■ Exercise: Give back only the lines in the records below from the one with "Warehouse Storage with CE" to the one with "IEEE Transactions on", both inclusive, word for word.
# # # # # # #
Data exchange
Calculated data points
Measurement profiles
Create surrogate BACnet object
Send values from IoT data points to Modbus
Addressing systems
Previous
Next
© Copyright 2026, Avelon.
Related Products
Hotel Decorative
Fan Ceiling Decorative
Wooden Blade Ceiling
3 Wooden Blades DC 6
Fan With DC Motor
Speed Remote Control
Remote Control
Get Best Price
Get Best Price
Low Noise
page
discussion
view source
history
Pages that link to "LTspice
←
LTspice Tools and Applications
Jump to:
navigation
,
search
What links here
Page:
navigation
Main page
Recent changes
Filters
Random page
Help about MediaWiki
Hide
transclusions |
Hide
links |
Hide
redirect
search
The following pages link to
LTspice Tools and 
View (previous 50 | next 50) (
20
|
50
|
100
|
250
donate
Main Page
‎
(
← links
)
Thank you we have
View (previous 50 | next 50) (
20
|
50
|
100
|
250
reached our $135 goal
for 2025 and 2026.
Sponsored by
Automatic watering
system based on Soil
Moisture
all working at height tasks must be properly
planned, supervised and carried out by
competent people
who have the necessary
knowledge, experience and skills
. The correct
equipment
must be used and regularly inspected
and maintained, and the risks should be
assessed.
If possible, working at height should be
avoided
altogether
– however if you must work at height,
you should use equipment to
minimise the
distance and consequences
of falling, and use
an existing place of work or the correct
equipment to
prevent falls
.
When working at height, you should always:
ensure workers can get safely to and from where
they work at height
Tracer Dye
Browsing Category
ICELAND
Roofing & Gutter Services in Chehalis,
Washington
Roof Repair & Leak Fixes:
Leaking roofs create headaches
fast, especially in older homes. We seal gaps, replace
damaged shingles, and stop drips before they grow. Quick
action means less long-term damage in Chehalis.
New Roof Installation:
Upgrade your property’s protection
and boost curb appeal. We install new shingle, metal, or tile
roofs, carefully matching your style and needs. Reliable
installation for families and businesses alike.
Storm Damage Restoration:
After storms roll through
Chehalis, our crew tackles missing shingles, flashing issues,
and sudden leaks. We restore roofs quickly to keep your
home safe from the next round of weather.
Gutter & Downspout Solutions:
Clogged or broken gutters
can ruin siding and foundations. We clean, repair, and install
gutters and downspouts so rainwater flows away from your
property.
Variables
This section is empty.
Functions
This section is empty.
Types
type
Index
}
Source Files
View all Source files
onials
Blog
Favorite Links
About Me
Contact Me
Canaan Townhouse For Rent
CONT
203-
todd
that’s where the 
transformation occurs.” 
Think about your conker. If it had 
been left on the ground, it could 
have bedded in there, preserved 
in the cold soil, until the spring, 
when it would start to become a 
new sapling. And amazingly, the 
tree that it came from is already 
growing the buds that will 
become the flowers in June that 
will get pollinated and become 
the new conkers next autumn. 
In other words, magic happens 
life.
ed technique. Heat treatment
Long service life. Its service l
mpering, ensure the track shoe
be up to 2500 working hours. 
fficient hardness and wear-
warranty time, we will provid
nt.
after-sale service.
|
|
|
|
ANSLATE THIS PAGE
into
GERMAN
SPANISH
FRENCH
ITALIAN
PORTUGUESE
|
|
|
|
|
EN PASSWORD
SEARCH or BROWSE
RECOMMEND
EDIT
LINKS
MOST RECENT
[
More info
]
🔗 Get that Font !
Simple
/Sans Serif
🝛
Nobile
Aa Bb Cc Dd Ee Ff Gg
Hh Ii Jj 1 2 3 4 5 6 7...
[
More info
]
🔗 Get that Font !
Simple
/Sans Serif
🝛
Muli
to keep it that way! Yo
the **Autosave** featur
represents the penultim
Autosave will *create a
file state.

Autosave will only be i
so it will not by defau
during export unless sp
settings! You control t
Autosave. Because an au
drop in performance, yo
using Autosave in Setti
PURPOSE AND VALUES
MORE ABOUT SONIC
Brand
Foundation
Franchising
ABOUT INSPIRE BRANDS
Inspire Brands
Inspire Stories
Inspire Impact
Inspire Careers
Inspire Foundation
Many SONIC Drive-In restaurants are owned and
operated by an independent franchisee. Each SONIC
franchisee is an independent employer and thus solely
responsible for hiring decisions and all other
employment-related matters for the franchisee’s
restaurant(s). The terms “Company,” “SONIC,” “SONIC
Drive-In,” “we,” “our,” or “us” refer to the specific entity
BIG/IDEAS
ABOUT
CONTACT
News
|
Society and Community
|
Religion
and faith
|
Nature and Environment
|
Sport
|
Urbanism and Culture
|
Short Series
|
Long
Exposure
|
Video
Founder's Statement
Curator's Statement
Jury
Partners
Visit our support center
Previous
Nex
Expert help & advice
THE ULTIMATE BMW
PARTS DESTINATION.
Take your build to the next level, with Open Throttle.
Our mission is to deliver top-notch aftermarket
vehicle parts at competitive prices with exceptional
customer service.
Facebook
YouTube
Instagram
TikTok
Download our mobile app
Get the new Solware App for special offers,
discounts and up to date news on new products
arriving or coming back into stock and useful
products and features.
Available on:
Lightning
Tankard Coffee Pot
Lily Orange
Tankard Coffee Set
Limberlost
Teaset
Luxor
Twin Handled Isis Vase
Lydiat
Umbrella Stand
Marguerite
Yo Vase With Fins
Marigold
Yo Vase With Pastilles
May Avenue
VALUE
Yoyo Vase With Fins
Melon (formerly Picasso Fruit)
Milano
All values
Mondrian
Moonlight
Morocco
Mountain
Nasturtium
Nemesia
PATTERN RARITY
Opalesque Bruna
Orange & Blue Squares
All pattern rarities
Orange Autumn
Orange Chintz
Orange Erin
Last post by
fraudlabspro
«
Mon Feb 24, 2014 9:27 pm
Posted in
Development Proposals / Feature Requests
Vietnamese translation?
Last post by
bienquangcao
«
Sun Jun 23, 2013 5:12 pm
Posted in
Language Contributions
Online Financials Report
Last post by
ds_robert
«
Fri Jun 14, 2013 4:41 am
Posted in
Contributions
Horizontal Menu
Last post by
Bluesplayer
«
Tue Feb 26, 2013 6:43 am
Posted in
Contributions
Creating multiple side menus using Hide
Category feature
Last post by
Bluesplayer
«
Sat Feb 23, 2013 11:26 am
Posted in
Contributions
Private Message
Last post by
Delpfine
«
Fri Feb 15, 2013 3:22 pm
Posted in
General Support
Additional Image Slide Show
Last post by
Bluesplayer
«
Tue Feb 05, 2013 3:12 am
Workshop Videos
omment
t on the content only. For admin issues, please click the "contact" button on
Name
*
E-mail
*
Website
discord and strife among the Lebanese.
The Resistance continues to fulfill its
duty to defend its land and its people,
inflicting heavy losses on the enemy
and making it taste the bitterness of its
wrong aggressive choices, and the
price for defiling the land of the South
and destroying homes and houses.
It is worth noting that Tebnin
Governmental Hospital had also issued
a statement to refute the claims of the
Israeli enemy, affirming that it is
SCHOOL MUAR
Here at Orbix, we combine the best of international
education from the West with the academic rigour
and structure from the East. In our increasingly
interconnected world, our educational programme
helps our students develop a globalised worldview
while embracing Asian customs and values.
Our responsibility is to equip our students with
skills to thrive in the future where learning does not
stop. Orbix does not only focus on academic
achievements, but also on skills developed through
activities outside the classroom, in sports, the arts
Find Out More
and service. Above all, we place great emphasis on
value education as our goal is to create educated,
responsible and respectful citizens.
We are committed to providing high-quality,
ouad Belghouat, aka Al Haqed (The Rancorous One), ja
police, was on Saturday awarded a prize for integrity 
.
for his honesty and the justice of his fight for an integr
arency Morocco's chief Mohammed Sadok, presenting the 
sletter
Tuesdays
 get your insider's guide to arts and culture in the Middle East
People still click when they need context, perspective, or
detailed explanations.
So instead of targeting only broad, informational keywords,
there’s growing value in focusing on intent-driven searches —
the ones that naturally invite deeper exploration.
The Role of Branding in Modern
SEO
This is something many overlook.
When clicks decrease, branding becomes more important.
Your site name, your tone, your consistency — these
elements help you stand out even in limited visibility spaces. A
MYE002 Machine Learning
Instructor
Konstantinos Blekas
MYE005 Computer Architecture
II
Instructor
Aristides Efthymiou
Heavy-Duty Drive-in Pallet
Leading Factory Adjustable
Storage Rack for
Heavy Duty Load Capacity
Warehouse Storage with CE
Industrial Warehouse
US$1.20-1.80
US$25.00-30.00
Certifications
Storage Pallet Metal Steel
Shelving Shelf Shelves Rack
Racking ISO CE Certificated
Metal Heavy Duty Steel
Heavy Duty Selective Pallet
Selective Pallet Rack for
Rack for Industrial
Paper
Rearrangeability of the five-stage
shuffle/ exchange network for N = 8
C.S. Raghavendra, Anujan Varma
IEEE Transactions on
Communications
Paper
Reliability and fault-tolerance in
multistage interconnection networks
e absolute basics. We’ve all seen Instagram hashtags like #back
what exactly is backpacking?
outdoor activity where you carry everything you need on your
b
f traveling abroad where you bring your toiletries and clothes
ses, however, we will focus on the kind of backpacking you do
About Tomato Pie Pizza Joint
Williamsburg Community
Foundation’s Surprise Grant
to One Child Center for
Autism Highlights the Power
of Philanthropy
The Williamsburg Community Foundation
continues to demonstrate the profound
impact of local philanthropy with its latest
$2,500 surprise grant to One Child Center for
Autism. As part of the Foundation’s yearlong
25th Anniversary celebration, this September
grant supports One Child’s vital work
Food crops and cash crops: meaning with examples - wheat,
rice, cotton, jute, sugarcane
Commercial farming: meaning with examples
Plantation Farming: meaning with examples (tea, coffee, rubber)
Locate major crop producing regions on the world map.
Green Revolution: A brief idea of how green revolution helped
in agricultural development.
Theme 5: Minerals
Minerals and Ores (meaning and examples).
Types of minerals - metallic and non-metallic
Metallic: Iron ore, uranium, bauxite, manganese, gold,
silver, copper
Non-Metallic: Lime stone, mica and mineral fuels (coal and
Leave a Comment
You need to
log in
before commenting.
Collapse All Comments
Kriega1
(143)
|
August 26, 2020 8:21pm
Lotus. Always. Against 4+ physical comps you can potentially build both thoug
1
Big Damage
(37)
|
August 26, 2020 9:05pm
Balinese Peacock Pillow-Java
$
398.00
# # # # # # #
■ Answer section:
Warehouse Storage with CE
Industrial Warehouse
US$1.20-1.80
US$25.00-30.00
Certifications
Storage Pallet Metal Steel
Shelving Shelf Shelves Rack
Racking ISO CE Certificated
Metal Heavy Duty Steel
Heavy Duty Selective Pallet
Selective Pallet Rack for
Rack for Industrial
Paper
Rearrangeability of the five-stage
shuffle/ exchange network for N = 8
C.S. Raghavendra, Anujan Varma
IEEE Transactions on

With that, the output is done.